The Packaging Coalition aims to add skills and contribute to the advance and synergy of actions in the recycling agenda, with participation of dozens of industrial, retail, distributing and importing organizations. Now, more business commitment from sectors that so far have not endorsed the reverse logistics agreement with the government is expected. Adequacy is considered essential to mobilize the necessary investments to the system operation and meet the targets set with the public power and society. This may be mandatory by means of a Federal Decree.


Nowadays, in the face of greater social control and market demands, special attention has been given to corporate governance aligned to the legal and normative framework, codes of conduct and ethical principles, due to the risks implied in the lack of adequacy. Subjects as “compliance” and “integrity” become sustainability assets in several business sectors – including those related to the compliance with the National Solid Waste Policy. The pressure of socioenvironmental demands bolsters the scenario, which also includes opportunities to be distinguished in the stock market by supporting laws created to improve quality of life and the relationship between man and environment.


GLOBAL CONNECTIONS

It is time to act. Humanity’s demand for the planet’s resources is 50% than what nature can replace, according to the Living Planet Report, published by WWF international organization in 2014. One and a half planet would be necessary to produce the necessary resources at the current consumption level. If the rhythm does not change, future generations will face the risk of vital supplies, as water.

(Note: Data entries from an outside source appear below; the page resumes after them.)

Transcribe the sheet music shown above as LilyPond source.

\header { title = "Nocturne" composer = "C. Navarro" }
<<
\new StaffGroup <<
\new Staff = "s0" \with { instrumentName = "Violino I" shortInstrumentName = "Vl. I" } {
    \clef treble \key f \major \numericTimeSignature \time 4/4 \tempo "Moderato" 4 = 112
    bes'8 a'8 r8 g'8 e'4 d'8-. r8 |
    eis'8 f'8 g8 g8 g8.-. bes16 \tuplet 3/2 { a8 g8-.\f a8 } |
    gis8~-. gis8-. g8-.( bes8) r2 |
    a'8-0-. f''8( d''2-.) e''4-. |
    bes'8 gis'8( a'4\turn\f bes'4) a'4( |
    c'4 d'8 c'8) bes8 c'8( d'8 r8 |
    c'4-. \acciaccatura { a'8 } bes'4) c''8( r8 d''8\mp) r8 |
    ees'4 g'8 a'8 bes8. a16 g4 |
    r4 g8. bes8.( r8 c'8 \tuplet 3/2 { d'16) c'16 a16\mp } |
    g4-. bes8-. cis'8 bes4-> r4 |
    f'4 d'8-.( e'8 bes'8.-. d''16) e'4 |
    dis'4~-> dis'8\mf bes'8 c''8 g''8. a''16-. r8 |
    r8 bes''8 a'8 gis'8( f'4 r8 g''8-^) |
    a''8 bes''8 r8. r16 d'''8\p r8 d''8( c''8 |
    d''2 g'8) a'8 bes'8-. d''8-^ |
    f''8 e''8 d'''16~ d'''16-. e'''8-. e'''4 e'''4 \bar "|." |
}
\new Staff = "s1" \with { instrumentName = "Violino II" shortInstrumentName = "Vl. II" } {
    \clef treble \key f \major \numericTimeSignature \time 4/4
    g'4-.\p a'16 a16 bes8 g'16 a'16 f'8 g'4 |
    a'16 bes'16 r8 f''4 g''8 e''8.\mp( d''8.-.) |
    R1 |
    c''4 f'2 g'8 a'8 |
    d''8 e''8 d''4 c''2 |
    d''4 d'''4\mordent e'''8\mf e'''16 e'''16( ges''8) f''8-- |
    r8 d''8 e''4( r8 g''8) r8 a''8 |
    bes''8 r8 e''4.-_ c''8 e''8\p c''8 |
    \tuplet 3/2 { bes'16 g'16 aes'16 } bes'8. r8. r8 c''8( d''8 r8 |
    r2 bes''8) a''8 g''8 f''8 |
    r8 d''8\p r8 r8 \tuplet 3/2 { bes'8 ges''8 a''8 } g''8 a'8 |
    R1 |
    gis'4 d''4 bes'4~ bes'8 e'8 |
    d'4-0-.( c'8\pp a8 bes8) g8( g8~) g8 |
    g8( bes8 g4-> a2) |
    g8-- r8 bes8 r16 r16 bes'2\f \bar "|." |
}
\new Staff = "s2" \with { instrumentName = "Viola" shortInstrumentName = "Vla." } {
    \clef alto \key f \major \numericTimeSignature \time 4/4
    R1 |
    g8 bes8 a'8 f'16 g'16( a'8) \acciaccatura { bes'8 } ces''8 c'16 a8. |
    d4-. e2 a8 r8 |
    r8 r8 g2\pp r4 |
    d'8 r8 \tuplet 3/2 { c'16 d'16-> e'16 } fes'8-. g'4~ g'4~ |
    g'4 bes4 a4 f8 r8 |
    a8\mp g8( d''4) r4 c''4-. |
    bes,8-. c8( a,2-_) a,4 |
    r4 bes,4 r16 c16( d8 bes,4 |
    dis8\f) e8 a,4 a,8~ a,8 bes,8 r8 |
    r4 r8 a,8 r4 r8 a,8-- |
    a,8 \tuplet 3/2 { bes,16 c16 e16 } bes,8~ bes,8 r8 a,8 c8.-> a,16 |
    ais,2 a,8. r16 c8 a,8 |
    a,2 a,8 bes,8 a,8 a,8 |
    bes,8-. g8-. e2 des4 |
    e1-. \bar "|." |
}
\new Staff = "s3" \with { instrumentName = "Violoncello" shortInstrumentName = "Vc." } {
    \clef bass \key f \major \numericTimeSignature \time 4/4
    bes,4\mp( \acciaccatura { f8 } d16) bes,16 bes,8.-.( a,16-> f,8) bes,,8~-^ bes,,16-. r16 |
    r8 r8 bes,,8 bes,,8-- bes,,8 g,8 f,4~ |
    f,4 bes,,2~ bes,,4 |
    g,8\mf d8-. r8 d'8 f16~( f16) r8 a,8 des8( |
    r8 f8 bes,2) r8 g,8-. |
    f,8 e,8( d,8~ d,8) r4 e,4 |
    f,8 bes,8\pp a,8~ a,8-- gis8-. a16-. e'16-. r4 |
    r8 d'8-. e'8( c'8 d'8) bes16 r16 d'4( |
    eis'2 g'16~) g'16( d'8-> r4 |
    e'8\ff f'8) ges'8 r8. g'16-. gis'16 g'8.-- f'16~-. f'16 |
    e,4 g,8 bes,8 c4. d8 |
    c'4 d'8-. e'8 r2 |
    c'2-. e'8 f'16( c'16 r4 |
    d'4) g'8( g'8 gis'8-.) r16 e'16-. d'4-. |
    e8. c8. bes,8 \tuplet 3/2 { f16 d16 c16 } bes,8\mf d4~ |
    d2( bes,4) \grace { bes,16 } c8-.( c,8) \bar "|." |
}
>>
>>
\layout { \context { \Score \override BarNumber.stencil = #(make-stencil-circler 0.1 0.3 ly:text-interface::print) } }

Waste recycling reduces extraction of resources to make new products and diminishes the impacts to water, land, health and biodiversity. I also saves energy in the industrial processes and reduces gas emissions that aggravate global climatic changes that put production and quality of life at risk and will be the subject of new national and international regulations in the context of commitments signed in the Paris Agreement. Landfills and open dumps emit 4% of all carbon set in the atmosphere in Brazil according to the National Emissions Recording System. The main element associated to it is methane gas released by decomposition of organic waste, which could be largely recycled by composting.


Good waste management has the potential to reduce emissions related to global warming. besides, it promotes social inclusion and income. Thus, the sector presents itself as one of those that more potentially can contribute to the Sustainable Development Goals. Launched by the United Nations in 2015 with many social, environmental and economic goals for 2030, the new agenda marks investments, public policies and business strategies in the world.

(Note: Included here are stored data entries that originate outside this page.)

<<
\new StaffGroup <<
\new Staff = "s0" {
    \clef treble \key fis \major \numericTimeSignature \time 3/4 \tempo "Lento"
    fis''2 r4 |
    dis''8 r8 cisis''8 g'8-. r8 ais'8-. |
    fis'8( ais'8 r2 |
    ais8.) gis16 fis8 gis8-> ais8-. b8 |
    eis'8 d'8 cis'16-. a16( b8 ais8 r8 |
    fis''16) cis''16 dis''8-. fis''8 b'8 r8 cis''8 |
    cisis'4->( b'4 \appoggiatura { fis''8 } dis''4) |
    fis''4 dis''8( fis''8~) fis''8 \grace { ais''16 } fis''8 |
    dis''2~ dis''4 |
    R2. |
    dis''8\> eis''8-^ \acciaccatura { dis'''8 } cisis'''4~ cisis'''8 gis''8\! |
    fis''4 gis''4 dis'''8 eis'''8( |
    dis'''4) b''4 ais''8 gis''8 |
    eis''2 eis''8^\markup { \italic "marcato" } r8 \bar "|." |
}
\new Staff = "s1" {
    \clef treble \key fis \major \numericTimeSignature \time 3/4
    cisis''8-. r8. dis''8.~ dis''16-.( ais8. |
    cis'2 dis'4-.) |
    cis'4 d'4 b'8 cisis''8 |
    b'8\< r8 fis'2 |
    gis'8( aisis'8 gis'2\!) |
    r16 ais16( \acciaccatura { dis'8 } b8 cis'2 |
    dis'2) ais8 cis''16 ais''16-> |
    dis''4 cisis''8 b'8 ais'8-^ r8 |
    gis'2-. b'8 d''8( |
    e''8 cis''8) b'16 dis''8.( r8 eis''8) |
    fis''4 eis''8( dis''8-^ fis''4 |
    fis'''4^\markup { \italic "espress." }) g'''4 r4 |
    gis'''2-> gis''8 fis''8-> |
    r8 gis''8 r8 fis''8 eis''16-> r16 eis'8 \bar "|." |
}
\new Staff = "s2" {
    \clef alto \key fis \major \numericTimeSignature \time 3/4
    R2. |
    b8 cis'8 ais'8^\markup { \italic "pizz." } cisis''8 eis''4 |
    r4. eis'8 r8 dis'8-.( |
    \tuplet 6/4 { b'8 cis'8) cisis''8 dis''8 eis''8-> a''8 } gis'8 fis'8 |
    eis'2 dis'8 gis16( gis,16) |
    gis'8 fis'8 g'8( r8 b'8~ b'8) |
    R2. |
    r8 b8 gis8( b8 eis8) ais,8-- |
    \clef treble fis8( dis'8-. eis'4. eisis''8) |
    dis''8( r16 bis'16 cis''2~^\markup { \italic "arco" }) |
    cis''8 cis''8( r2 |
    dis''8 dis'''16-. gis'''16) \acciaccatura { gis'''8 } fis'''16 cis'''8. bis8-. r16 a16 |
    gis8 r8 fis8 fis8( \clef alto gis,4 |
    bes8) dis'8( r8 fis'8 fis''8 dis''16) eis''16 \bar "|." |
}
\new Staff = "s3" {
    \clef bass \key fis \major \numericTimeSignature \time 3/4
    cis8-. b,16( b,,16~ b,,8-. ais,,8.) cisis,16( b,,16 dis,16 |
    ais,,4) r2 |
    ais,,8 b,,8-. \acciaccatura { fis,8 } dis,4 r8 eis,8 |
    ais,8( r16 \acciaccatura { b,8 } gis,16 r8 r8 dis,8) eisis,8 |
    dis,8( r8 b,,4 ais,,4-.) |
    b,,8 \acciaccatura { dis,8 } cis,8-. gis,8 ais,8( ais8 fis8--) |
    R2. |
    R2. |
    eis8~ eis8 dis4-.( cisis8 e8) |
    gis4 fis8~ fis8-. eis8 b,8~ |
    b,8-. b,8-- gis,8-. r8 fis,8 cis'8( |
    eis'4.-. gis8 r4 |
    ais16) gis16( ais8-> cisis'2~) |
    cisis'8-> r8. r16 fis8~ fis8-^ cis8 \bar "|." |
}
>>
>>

On its 25th year of existence, CEMPRE takes on current global challenges to reduce inequalities and eradicate poverty and famine, and urban waste recycling is its guiding principle. Collective engagement in the business world in synergy with public policies and people’s greater awareness towards socioenvironmental issues add up experiences and efforts so that the path can be trodden faster and more efficiently, with common benefits to all society. In the background, there is a commitment taken back in time – a commitment that renews itself in the face of new challenges and demands, on the way to a fairer and more sustainable future.